Yvo: „Du kannst uns vertrauen. Bleibe entspannt.“
Langsam versank ich in eine bleierne Schwere. Überhaupt fühlte sich mein Körper sehr träge an. Max schlug eine kleine Trommel und gab einen Gesang von sich, dessen Worte ich nicht verstand.
Yvo entzündete eine Pfeife. Er zog einige male kräftig und reichte sie wortlos an mich weiter. Auch ich sog einige Züge in meine Lungen ein. Der Gesang und Trommelwirbel schien lauter zu werden, schneller und intensiver. Er zog mich in seinen Bann. In meinem Kopf drehte es sich. Ich versuchte Max oder Yvo zu sehen. Alles wurde jedoch nur schwarz. Auch die minimal durchschimmernde Glut verschwamm zu einem Nichts. Max´ Gesang versetzte uns in Ekstase. Ich wusste nicht was mit mir geschehen wird. Am Höhepunkt seines Gesanges hielt Max inne. Es war absolut still. Ich hörte, wie auch er einige tiefe Züge inhalierte. Ich nahm das Geräusch meines Herzschlages wahr. Der Puls hämmerte in meinen Ohren. Yvo schien ihm die Pfeife abzunehmen, denn augenblicklich setzte Max´ seinen Gesang und Trommelwirbel wieder fort.
Sein Gesang rückte nach einiger Zeit in die Ferne und wurde immer leiser. Ich vernahm ihn nur noch leise und weit entfernt. Obwohl mein Körper bleiern war, behielt ich eine hohe innere Aufmerksamkeit, die mich vereinnahmte. Ich tauchte in einen tiefen Trancezustand ein, von dem ich absolut überwältigt wurde. Mein Zustand war unbeschreiblich. Ich glaubte mein Kopf hing, oder sei irgendwie verschoben und nicht am richtigen Platz. Mir viel auf, daß dieses eigenartige Gefühl am ganzen Körper wahrnehmbar war. Ich drehte mich, oder alles um mich herum drehte sich. Es war als ob ich tanzte. Anders ausgedrückt war es eher so, als wurde ich von etwas getanzt. Ich genoss einfach diesen Taumel und gab mich dem Ereignis voll hin.
Ich überschritt meinen physischen Grenzbereich. Durch die Tiefe der Trance war ich frei geworden. Wie lange dieser Zustand anhielt, weiß ich nicht. Ich fühlte mich wie entrückt.

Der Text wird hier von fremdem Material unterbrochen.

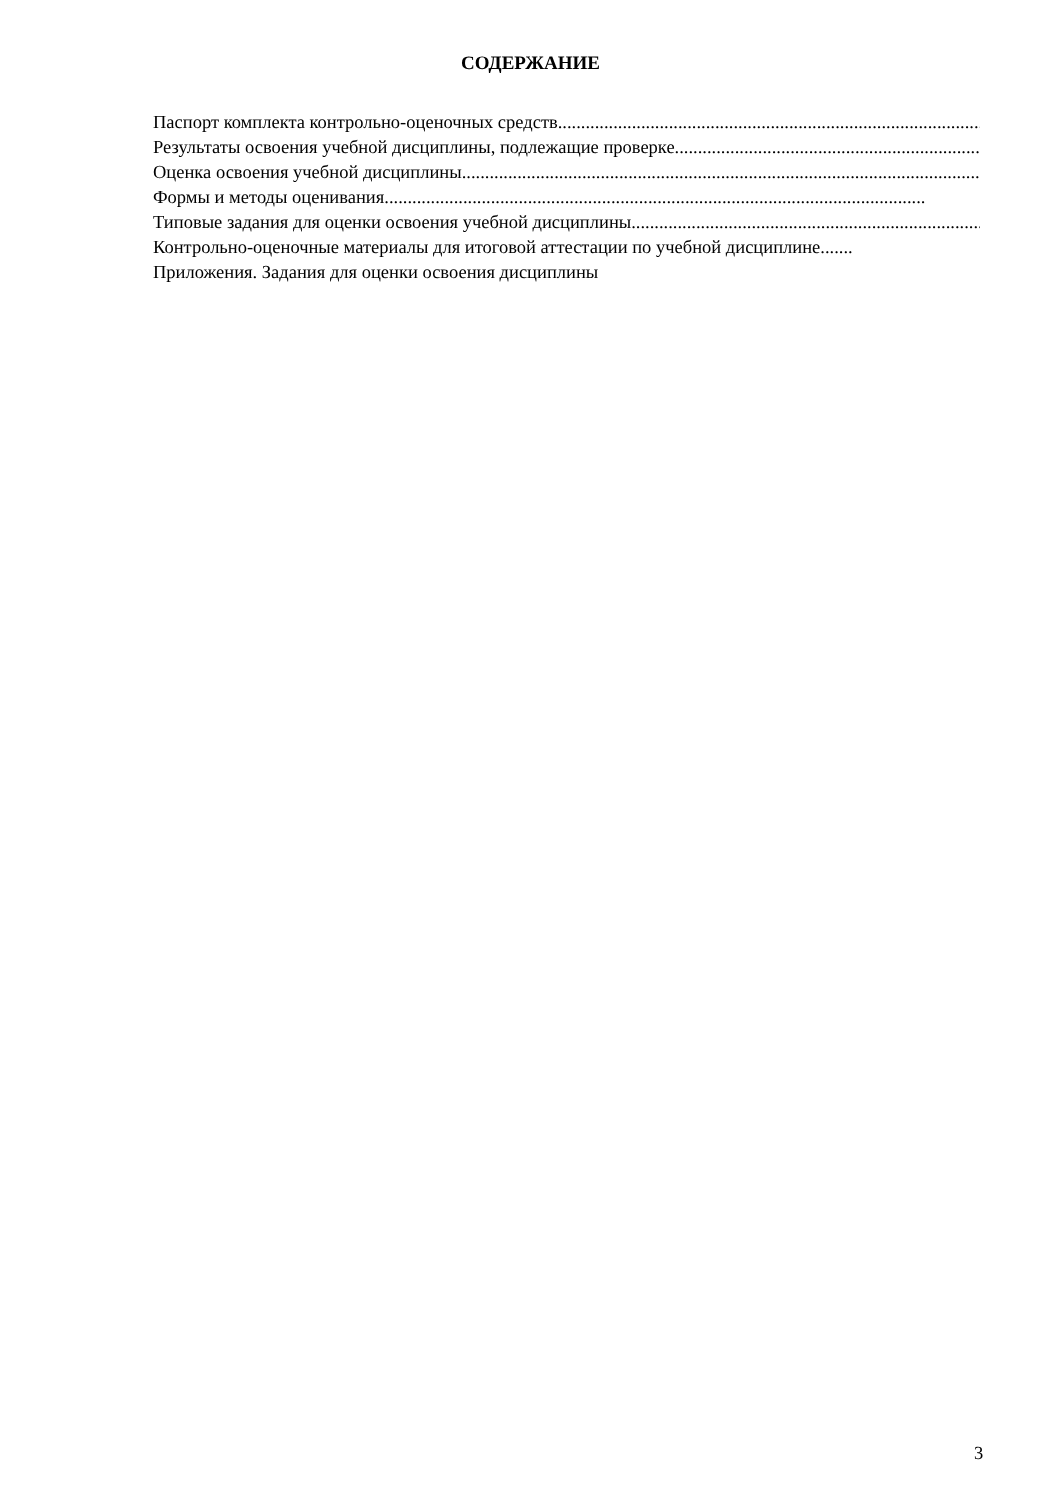СОДЕРЖАНИЕ
Паспорт комплекта контрольно-оценочных средств.....................................................................................................................
Результаты освоения учебной дисциплины, подлежащие проверке .....................................................................................................................
Оценка освоения учебной дисциплины.....................................................................................................................
Формы и методы оценивания.....................................................................................................................
Типовые задания для оценки освоения учебной дисциплины .....................................................................................................................
Контрольно-оценочные материалы для итоговой аттестации по учебной дисциплине .......
Приложения. Задания для оценки освоения дисциплины
3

Durch das Erleben und die Verwunderung war ich mit mir selbst und allen Dingen um mich glücklich. Irgendwann bemerkte ich, daß es in unserer Schwitzhütte ganz still geworden ist. Ich fühlte eine innere geistige Kraft in mir aufsteigen, die ich kaum in Worte kleiden kann.
Dieses Gefühl erfüllte mich total. Ich verschmolz mit dem Geschehen. Dabei wurde mir meine Verbundenheit mit der der Gesamtheit aller Dinge bewusst. Meinen Körper fühlte ich in dem Zustand kaum noch.
Von Max und Yvo vernahm ich nur noch leise Worte und sah farbige Nebelschwaden. Es war, als ob sie lebendig wären und durch die Schwitzhütte gleiten würden. Jetzt konnte ich Max´ Körper sehen. Er schien von innen heraus ein sanftes goldenes Licht zu verbreiten. Yvo verstrahlte ein ähnliches Licht. In meinen Augenwinkeln, es war, als ob ich fast rundherum sehen kann, wurde ich einer dritten Person gewahr. Dort saß ein dritter Bär. Er strahlte Zuversicht und Weisheit aus. Ich akzeptierte die Gegebenheiten einfach ohne nachdenken zu müssen. Mein Gefühl sagte mir, daß er ein Ahne von Max und Yvo ist. Als ich das vermutete nickte er mir lautlos und freundlich zu. Seine Aura umgab eine Güte und solch aufrichtige Herzlichkeit, daß ich mich richtig wohl fühlte.